The Mary and George Bloch Collection: Part V  
Bonham's, Hong Kong, 27 May 2012: Lot 124 

Lot 124

Lot 124
Treasury 4,no. 633 (‘Tan Xinpei in Miniature’)
HK$50,000

A glass inside-painted portrait snuff bottle

Glass, ink, and watercolours; with a slightly concave lip and recessed convex foot surrounded by a protruding rounded footrim; painted on one main side with a portrait of Tan Xinpei in the role of Qin Qiong, set in an oval frame, the other main side with a horse standing beside a stream beneath a wind-blown willow tree, with hills and mountains in the background, inscribed in regular script with the title ‘One steed and a windblown willow,’ followed by the signature Meng Zishou and one seal of the artist, shou (sketchily rendered), in negative seal script
Meng Zishou, Beijing, probably 1905 or 1906
Height: 4.37 cm
Mouth/lip: 0.49/1.20 cm
Stopper: tourmaline; vinyl collar

Provenance:
Arts of China, Hong Kong (1984)

Published:
Kleiner 1987, no. 305
Treasury 4, no. 633
JICSBS, Autumn 2000, p. 6, fig. 6

Exhibited:
Sydney L. Moss Ltd., London, October 1987
Creditanstalt, Vienna, May–June 1993
Christie’s, London, 1999

Meng Zishou painted a number of portraits of Tan Xinpei in various roles, and although in some of them he copied compositions already established, in several he did not. This is an example of Tan Xinpei in the role of Qin Qiong that is quite different from that established by Ma Shaoxuan (see Treasury 4, no. 605) and does not appear to have been repeated by Meng among his seven known Beijing-opera bottles. Qin Qiong was an extraordinarily successful and loyal general who aided the founder of the Tang dynasty, but at one point he found himself ill and running out of money. He finally sold his ‘double mace’ (shuang jian, a weapon generally used in pairs for close fighting, the ‘business end’ having four flat sides and being much slimmer than the translation ‘mace’ would suggest; it could be thrust into an opponent or swung at him). Then, as the ultimate last resort, he tried to sell his horse. Tan Xinpei’s operatic performance of this hero in dire straits is one of the high points of Peking Opera.

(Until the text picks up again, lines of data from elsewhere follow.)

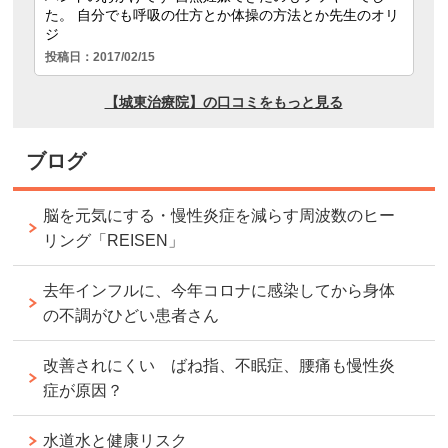
ブログ
脳を元気にする・慢性炎症を減らす周波数のヒー
リング「REISEN」
去年インフルに、今年コロナに感染してから身体
の不調がひどい患者さん
改善されにくい ばね指、不眠症、腰痛も慢性炎
症が原因？
水道水と健康リスク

On the other main side, the subject of a windswept horse beneath a willow tree is one of Meng’s own. Meng painted a number of horses among his output, despite not being very good at painting them, and the compositions are usually of his own devising.

The surface meaning of the four-character title, Yijun fengliu, describes one (yi) fine or swift horse (jun) standing under a wind (feng)-blown willow (liu), which is the subject of the painting. There is also a hidden message, however, in the rebus ‘[You are just as talented as] a (yi) spirited (fengliu) steed (jun).’

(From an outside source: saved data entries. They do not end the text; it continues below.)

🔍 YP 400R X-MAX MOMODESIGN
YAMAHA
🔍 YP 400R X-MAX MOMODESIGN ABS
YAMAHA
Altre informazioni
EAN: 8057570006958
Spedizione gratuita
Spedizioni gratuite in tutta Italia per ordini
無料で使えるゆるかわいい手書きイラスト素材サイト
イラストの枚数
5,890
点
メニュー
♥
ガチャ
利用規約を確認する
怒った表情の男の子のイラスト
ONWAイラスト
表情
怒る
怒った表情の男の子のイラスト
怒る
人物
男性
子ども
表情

Although it is not dated, we suspect this was painted in either 1905 or 1906. In 1905, Meng painted at least three other portraits, whereas there are no other dated examples recorded between then and 1911, when he did two more, and in 1906 he seems to have started to do miniatures as a standard part of his repertoire. Meng makes little attempt here at a serious portrait of Tan Xinpei; the basic features are there, but this is more of a cartoon portrait than a portrait in the same sense that Ma Shaoxuan or Ziyizi portrayed Tan. Since we know that Meng could do photographic portraits to a very high standard if he chose to (see Sale 2, lot 59), this seems to be another indication that, as an artist, Meng was not often inspired to rise above the commercial minimum. If the subject was Tan Xinpei, that was enough to sell the bottle.